Angesichts des tristen Bildes, welches die ländlichen Gegenden der TAR wirtschaftlich gesehen bieten, ist kaum einzusehen, daß sich die Armutsquoten bedeutsam verringert haben sollen. In mehreren Berichten behauptet die chinesische Regierung, die Anzahl der in absoluter Armut lebenden Personen in der TAR habe sich von 480.000 Anfang der Neunziger 2002 auf 70.000 verringert. Ausgehend von dem tatsächlichen Wert des ländlichen Einkommens in dieser Zeitspanne scheint es, daß die Zählung der in Armut lebenden Personen keinen Anstieg in den Lebenshaltungskosten anzeigt. So kommt es, daß die Nomaden und Bauern, die früher als "in absoluter Armut lebend" bezeichnet wurden, statistisch gesehen "reicher" erscheinen, weil ihr Einkommen mehr geworden ist. Wahrscheinlich sind sie jedoch genauso arm wie zuvor, wenn nicht gar noch ärmer, wenn man bedenkt, daß die Kosten für Grundnahrungsmittel und Gebrauchsgüter gestiegen sind, ganz zu schweigen von den rapide zunehmenden Gebühren für Erziehung und Gesundheitsfürsorge.

Diese Einkommenszahlen stellen nicht etwa andere westliche Provinzen Chinas in den Schatten, sondern sie unterstreichen, verglichen mit dem übrigen China, den starken Rückgang bei dem Lebensstandard in ländlichen Gebieten der TAR während des letzten Jahrzehnts. Bis 1992 entsprachen die offiziell genannten Zahlen über die Einkommen ländlicher Haushalt in der TAR dem nationalen Durchschnitt und übertrafen sogar alle anderen westlichen Provinzen.
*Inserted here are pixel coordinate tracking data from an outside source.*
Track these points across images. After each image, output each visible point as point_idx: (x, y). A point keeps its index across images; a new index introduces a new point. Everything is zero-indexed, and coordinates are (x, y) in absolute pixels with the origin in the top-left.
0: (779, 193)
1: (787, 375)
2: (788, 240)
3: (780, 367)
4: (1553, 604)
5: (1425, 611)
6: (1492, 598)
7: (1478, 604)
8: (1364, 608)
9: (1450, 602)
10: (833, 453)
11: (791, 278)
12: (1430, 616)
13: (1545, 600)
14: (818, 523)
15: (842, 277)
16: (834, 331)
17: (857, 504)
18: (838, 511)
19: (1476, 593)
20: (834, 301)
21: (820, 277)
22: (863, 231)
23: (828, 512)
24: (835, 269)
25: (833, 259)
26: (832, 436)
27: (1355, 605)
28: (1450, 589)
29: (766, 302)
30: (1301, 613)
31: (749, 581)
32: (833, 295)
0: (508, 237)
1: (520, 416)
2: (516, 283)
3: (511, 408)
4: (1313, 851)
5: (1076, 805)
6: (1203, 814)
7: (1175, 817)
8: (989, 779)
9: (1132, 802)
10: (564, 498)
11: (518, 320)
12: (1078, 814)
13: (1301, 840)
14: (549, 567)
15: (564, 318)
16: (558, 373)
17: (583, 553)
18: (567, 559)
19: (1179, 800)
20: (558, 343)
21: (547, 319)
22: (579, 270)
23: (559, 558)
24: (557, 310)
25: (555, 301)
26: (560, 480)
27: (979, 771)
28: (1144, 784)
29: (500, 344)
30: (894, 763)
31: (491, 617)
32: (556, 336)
Zwischen 1993 und 1997 fielen sie rasch, so daß sie zu den niedrigsten in ganz China gehörten und sogar noch unter denen von Guizhou lagen, das üblicherweise als die ärmste Provinz Chinas gilt. Dieses wenig beneidenswerte Niveau behielten sie bis 2001 bei. Nach den kürzlich veröffentlichten Zahlen für 2002 würden nur noch Guizhou und Shaanxi der TAR den letzten Platz streitig machen. Alle anderen westlichen Provinzen hatten bereits 2001 ländliche Einkommen von über 1.500 Yuan genannt. Wenn es also heißt, das tibetische ländliche Einkommen würde schnell wachsen, so ist zu bedenken, daß dieses Wachstum von dem niedrigsten Niveau in der Region ausgeht.
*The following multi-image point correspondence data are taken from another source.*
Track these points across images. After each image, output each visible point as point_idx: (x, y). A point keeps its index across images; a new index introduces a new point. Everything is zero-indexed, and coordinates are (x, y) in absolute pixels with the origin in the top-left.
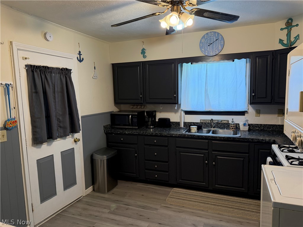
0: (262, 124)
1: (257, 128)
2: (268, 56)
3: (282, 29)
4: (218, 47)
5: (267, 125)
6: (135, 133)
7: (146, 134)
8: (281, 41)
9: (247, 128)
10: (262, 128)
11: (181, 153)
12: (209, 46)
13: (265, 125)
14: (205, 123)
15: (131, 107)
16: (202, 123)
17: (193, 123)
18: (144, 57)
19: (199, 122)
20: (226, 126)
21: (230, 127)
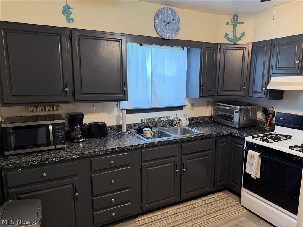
0: (195, 117)
1: (193, 122)
2: (214, 48)
3: (228, 24)
4: (175, 28)
5: (200, 117)
6: (73, 157)
7: (96, 153)
8: (226, 35)
9: (188, 123)
10: (196, 121)
11: (148, 169)
12: (166, 25)
13: (199, 118)
14: (147, 123)
15: (29, 110)
16: (143, 123)
17: (134, 124)
18: (70, 20)
19: (140, 122)
20: (167, 123)
21: (174, 123)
1 "Absolute Armut" bedeutet, daß eine Person nicht genügend Einkommen hat, um etwa 2100 Kalorien pro Tag an Nahrungsmitteln zu verzehren, was als das Minimum zum Überleben für einen Menschen gilt.

2. Bruttoinlandprodukt: Die Gesamtheit der wirtschaftlichen Tätigkeit in einer Provinz, die ausländische Handelsbilanz nicht einbezogen.

3. Der spezifische Begriff lautet "pro Kopf Nettoeinkommen ländlicher Haushalte". "Pro Kopf" bedeutet, daß das Einkommen eines Haushaltes durch die Anzahl seiner Mitglieder geteilt wird. "Nettoeinkommen" bedeutet, daß die Kosten von den Bruttoeinkünften des Haushaltes abgezogen wurden. Das ist besonders in der TAR wichtig, weil das ländliche Einkommen meistens aus Haushaltserträgen und nicht aus Lohnzahlungen resultiert.